§ **TO-DO ITEM**: Find "Lombardini Srl - Kohler" below and begin at its line; stop after the line with "Polobocul de Aur 2013". Output those lines exactly, without pictures.

§ **INFORMATION GIVEN**:
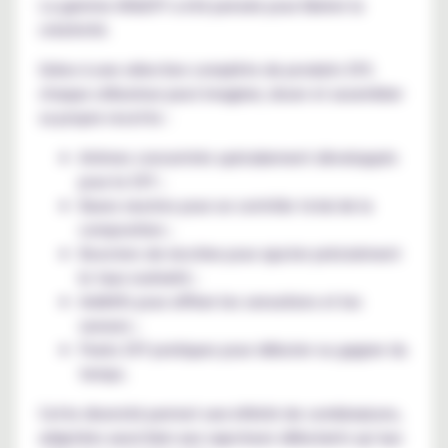
La gamme AlfaDIY a été pensée pour libérer la
créativité.
Grâce à une sélection complète de produits DIY,
chaque utilisateur peut imaginer, doser et assembler
sa propre recette :
Arômes concentrés spécialement développés
pour le DIY ;
Bases neutres pour un contrôle total de la
composition ;
Boosters de nicotine pour ajuster précisément
le taux souhaité ;
Additifs pour affiner les sensations et les
saveurs ;
Packs DIY pratiques pour débuter ou gagner du
temps.
Cette diversité permet une infinité de combinaisons,
adaptées aussi bien aux vapoteurs débutants qu’aux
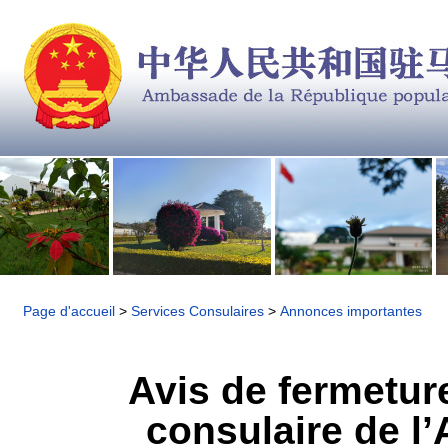
Page d'accueil
>
Services Consulaires
>
Annonces importantes
Avis de fermetur
consulaire de l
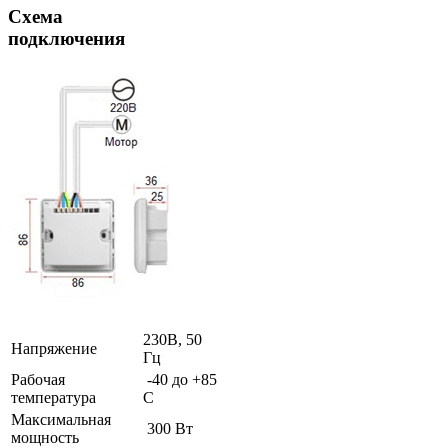
Схема
подключения
230В, 50
Напряжение
Гц
Рабочая
-40 до +85
температура
С
Максимальная
300 Вт
мощность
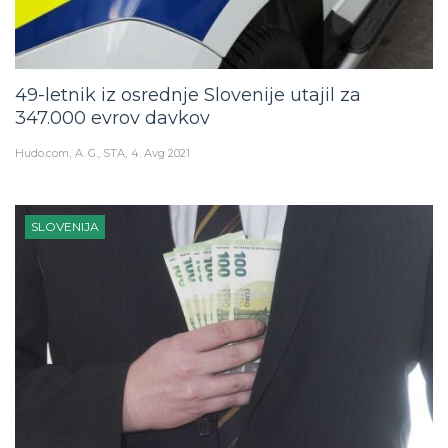
49-letnik iz osrednje Slovenije utajil za
347.000 evrov davkov
Hudo.com
A. G., STA
4. Avg 2021
SLOVENIJA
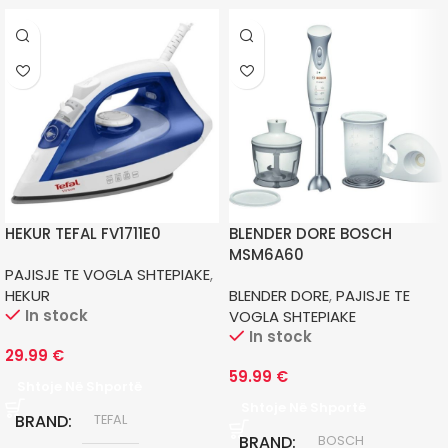
HEKUR TEFAL FV1711E0
BLENDER DORE BOSCH
MSM6A60
PAJISJE TE VOGLA SHTEPIAKE
,
HEKUR
BLENDER DORE
,
PAJISJE TE
In stock
VOGLA SHTEPIAKE
In stock
29.99
€
59.99
€
Shtoje Në Shportë
Shtoje Në Shportë
BRAND
TEFAL
BRAND
BOSCH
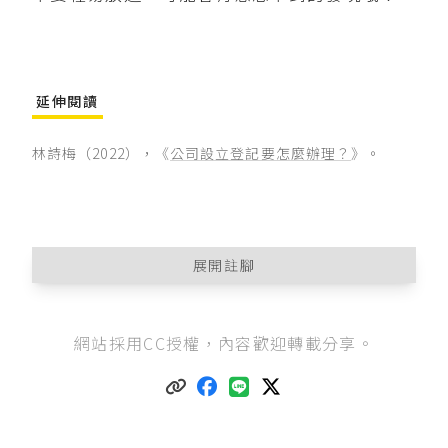
延伸閱讀
林詩梅（2022），《
公司設立登記要怎麼辦理？
》。
展開註腳
公司法第393條
第2、3項：「
網站採用CC授權，內容歡迎轉載分享。
II 下列事項，主管機關應予公開，任何人得向主管
機關申請查閱、抄錄或複製：
一、公司名稱；章程訂有外文名稱者，該名稱。
二、所營事業。
三、公司所在地；設有分公司者，其所在地。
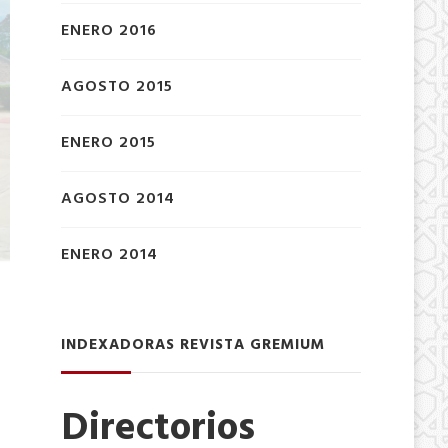
ENERO 2016
AGOSTO 2015
ENERO 2015
AGOSTO 2014
ENERO 2014
INDEXADORAS REVISTA GREMIUM
Directorios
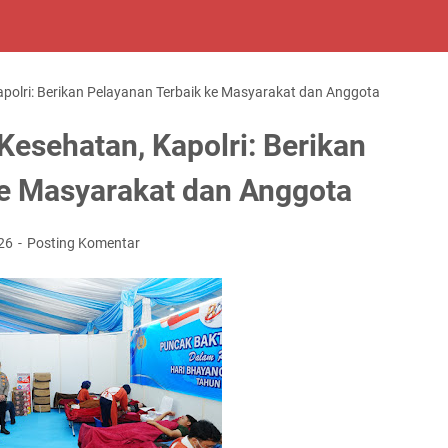
apolri: Berikan Pelayanan Terbaik ke Masyarakat dan Anggota
Kesehatan, Kapolri: Berikan
ke Masyarakat dan Anggota
026
Posting Komentar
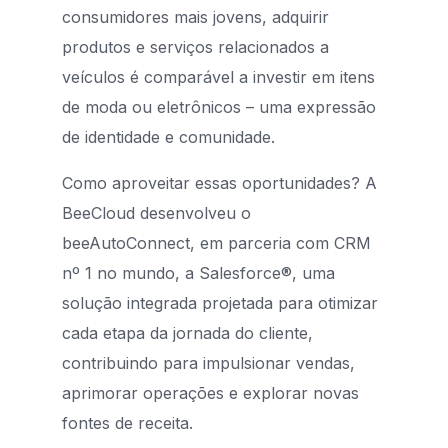
consumidores mais jovens, adquirir
produtos e serviços relacionados a
veículos é comparável a investir em itens
de moda ou eletrônicos – uma expressão
de identidade e comunidade.
Como aproveitar essas oportunidades? A
BeeCloud desenvolveu o
beeAutoConnect, em parceria com CRM
nº 1 no mundo, a Salesforce®, uma
solução integrada projetada para otimizar
cada etapa da jornada do cliente,
contribuindo para impulsionar vendas,
aprimorar operações e explorar novas
fontes de receita.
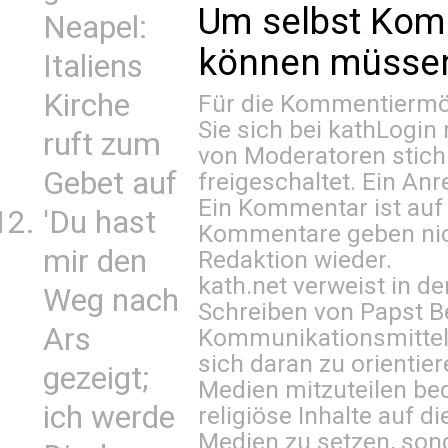
Um selbst Kom
Neapel:
können müssen 
Italiens
Kirche
Für die Kommentiermög
Sie sich bei
kathLogin 
ruft zum
von Moderatoren stich
Gebet auf
freigeschaltet. Ein Anr
Ein Kommentar ist auf
'Du hast
Kommentare geben nic
mir den
Redaktion wieder.
kath.net verweist in
Weg nach
Schreiben von Papst B
Ars
Kommunikationsmittel 
sich daran zu orientie
gezeigt;
Medien mitzuteilen be
ich werde
religiöse Inhalte auf 
Medien zu setzen, sond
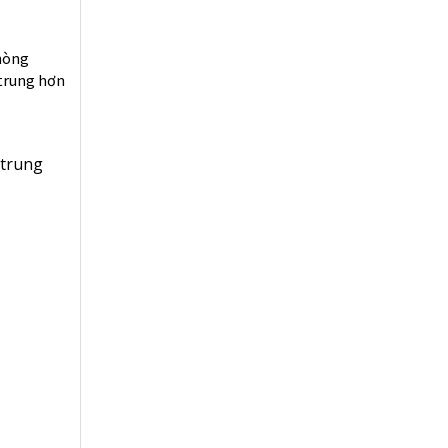
phòng
 trung hơn
 trung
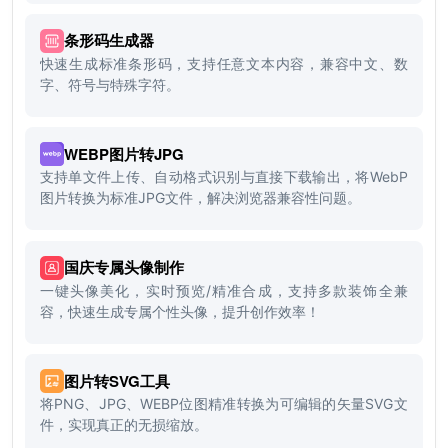
条形码生成器
快速生成标准条形码，支持任意文本内容，兼容中文、数
字、符号与特殊字符。
WEBP图片转JPG
支持单文件上传、自动格式识别与直接下载输出，将WebP
图片转换为标准JPG文件，解决浏览器兼容性问题。
国庆专属头像制作
一键头像美化，实时预览/精准合成，支持多款装饰全兼
容，快速生成专属个性头像，提升创作效率！
图片转SVG工具
将PNG、JPG、WEBP位图精准转换为可编辑的矢量SVG文
件，实现真正的无损缩放。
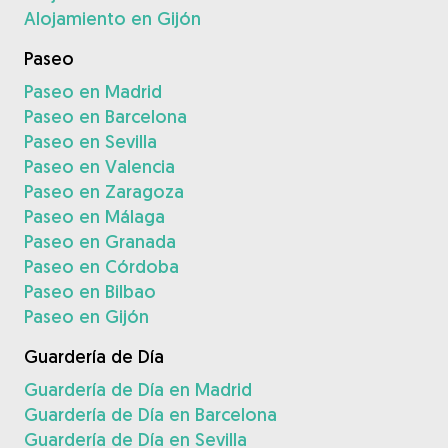
Alojamiento en Gijón
Paseo
Paseo en Madrid
Paseo en Barcelona
Paseo en Sevilla
Paseo en Valencia
Paseo en Zaragoza
Paseo en Málaga
Paseo en Granada
Paseo en Córdoba
Paseo en Bilbao
Paseo en Gijón
Guardería de Día
Guardería de Día en Madrid
Guardería de Día en Barcelona
Guardería de Día en Sevilla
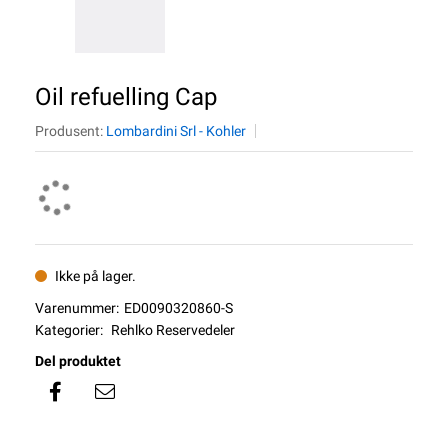
Oil refuelling Cap
Produsent:
Lombardini Srl - Kohler
Ikke på lager.
Varenummer:
ED0090320860-S
Kategorier:
Rehlko Reservedeler
Del produktet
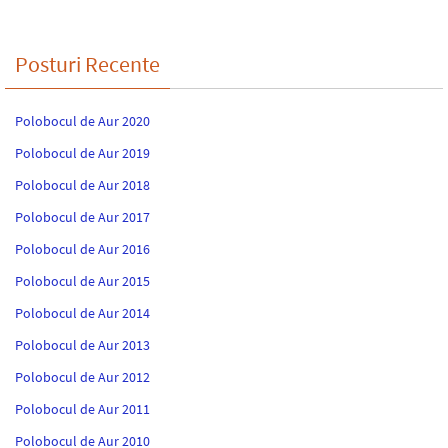
Posturi Recente
Polobocul de Aur 2020
Polobocul de Aur 2019
Polobocul de Aur 2018
Polobocul de Aur 2017
Polobocul de Aur 2016
Polobocul de Aur 2015
Polobocul de Aur 2014
Polobocul de Aur 2013
Polobocul de Aur 2012
Polobocul de Aur 2011
Polobocul de Aur 2010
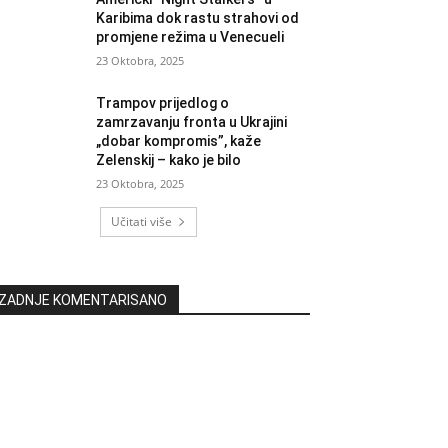
Karibima dok rastu strahovi od
promjene režima u Venecueli
23 Oktobra, 2025
Trampov prijedlog o
zamrzavanju fronta u Ukrajini
„dobar kompromis”, kaže
Zelenskij – kako je bilo
23 Oktobra, 2025
Učitati više
ZADNJE KOMENTARISANO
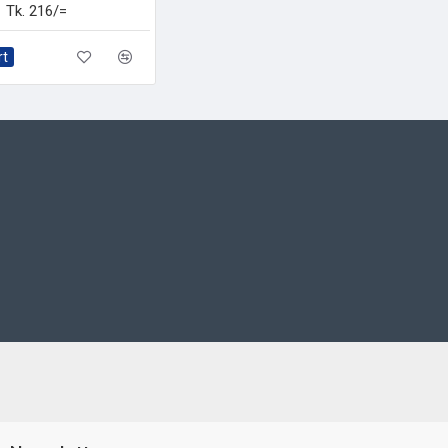
Tk. 216/=
rt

§ **WRITTEN ANSWER**:
Lombardini Srl - Kohler
Ikke på lager.
Varenummer:
ED0090320860-S
Kategorier:
Rehlko Reservedeler
Del produktet
Posturi Recente
Polobocul de Aur 2020
Polobocul de Aur 2019
Polobocul de Aur 2018
Polobocul de Aur 2017
Polobocul de Aur 2016
Polobocul de Aur 2015
Polobocul de Aur 2014
Polobocul de Aur 2013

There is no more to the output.